In "the good old days", computer programming meant you worried about how many bytes (not megabytes / gigabytes) you were using, how many machine cycles something took, and the I/O state of the system.

A lot like embedded programming today.

Wednesday, October 1, 2008

Welcome!

Well, since every else is doing it...

This blog will be less about my personal life, and more about things that I find interesting. There are billions of webpages out there, and no way to sample even a faction of them. But, as I "stumble upon" things, I'll put them here and maybe guide you to things that you will find interesting or useful.

I'm an "old fogie" of computers -- started in 1974 with teletypes over modems to a mainframe (HP2000C runing timeshare BASIC), other mainframe systems (CDC Cyber).

Eventually, I started programming microcomputers (notably Teraks in UCSD Pascal) and an S-100 bus system with a Seattle Computer Products board set (using SCP DOS version 0.1, serial number 11!).

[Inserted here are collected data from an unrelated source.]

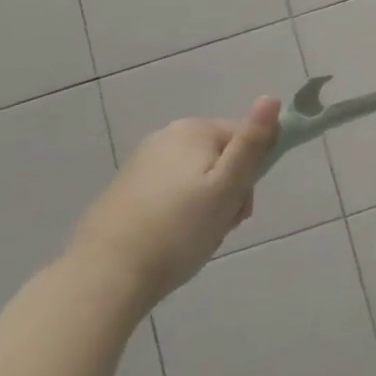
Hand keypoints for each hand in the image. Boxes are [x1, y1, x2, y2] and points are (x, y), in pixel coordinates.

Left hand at [68, 96, 280, 307]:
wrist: (103, 278)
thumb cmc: (178, 229)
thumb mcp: (228, 186)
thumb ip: (252, 142)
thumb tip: (272, 97)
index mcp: (194, 130)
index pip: (246, 138)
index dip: (252, 173)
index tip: (241, 208)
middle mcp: (165, 137)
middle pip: (221, 158)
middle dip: (228, 192)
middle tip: (221, 226)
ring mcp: (141, 164)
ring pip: (196, 179)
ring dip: (206, 206)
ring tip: (197, 239)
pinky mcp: (124, 192)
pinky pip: (170, 195)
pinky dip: (179, 214)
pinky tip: (172, 242)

After college, I worked at IBM, programming the space shuttle (which isn't the great job it sounds like), and later wound up doing anti-virus programming on the IBM-PC.

As time passed, I got out of PC programming and entered the embedded software world, which is actually surprisingly close to programming an IBM-PC in assembly -- you have complete control of the system, and have to worry about what is going on in hardware at the microsecond level.